● **Job**
What lines below include the word "przeglądarką"? Copy each one.
::: Records for the task :::
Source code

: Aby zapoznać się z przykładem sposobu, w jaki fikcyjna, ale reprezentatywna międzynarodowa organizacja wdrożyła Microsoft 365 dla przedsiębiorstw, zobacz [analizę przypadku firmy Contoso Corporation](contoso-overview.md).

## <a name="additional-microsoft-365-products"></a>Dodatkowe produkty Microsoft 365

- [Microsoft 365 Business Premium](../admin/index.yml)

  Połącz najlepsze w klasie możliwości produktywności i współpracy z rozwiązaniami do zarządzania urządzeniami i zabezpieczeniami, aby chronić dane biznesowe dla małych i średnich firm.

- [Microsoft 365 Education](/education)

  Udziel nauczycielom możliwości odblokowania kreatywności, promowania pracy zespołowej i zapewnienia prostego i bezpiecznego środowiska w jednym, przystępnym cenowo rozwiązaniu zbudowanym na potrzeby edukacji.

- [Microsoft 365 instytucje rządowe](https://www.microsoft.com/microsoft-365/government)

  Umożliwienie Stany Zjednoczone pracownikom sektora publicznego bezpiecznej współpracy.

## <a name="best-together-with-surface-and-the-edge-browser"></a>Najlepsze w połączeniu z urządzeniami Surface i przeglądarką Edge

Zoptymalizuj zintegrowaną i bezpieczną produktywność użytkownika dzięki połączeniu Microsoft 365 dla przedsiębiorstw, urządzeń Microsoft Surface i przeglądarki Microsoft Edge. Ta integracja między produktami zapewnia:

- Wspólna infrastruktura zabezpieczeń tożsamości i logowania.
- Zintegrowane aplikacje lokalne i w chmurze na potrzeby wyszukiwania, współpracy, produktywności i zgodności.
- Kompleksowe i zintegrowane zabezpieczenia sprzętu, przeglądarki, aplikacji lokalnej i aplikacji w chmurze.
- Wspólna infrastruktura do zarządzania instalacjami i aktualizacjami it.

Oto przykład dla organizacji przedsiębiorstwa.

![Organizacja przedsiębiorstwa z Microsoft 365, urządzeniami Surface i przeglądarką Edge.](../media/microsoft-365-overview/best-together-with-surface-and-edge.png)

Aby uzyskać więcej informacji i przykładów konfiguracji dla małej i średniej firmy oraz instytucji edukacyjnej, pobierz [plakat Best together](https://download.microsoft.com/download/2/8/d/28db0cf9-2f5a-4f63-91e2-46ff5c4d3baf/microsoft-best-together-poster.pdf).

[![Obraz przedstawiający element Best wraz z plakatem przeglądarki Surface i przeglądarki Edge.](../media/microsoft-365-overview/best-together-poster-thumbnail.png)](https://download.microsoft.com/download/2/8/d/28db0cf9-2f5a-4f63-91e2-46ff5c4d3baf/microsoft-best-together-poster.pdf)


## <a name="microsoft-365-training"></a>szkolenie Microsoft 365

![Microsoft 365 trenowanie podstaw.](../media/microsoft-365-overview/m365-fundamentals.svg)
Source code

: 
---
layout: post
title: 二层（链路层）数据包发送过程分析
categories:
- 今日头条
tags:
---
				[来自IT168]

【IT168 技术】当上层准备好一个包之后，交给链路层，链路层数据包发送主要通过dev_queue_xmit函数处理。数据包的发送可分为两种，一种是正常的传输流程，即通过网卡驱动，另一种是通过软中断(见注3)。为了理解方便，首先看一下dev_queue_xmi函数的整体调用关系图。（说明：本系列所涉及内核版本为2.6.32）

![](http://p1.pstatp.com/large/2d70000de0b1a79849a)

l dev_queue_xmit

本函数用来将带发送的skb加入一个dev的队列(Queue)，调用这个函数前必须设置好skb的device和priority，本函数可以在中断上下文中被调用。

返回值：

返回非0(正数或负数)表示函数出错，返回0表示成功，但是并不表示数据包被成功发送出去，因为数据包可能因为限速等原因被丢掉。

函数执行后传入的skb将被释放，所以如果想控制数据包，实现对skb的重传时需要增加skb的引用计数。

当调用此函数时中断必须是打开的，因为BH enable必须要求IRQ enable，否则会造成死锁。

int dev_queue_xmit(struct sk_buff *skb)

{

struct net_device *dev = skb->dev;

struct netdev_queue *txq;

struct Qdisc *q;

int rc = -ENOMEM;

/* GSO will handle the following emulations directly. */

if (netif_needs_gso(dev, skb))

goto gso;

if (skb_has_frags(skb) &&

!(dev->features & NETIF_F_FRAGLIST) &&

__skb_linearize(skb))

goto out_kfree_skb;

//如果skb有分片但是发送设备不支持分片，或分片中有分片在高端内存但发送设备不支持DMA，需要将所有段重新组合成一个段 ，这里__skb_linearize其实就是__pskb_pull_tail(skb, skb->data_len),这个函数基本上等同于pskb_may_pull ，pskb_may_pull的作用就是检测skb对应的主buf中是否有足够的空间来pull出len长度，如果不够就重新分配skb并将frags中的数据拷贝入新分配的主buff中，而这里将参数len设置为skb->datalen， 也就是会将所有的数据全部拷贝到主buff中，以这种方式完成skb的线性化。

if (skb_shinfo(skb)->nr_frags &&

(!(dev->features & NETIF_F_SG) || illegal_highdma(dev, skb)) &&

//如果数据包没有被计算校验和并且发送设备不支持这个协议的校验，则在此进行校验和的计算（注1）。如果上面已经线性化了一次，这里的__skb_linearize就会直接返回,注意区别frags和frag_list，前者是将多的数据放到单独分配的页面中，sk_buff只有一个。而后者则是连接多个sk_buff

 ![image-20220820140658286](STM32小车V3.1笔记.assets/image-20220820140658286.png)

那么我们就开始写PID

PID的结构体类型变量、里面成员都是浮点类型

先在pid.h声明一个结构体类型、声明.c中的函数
:::
● **Finished task**
## <a name="best-together-with-surface-and-the-edge-browser"></a>Najlepsze w połączeniu z urządzeniami Surface i przeglądarką Edge
![Organizacja przedsiębiorstwa z Microsoft 365, urządzeniami Surface i przeglądarką Edge.](../media/microsoft-365-overview/best-together-with-surface-and-edge.png)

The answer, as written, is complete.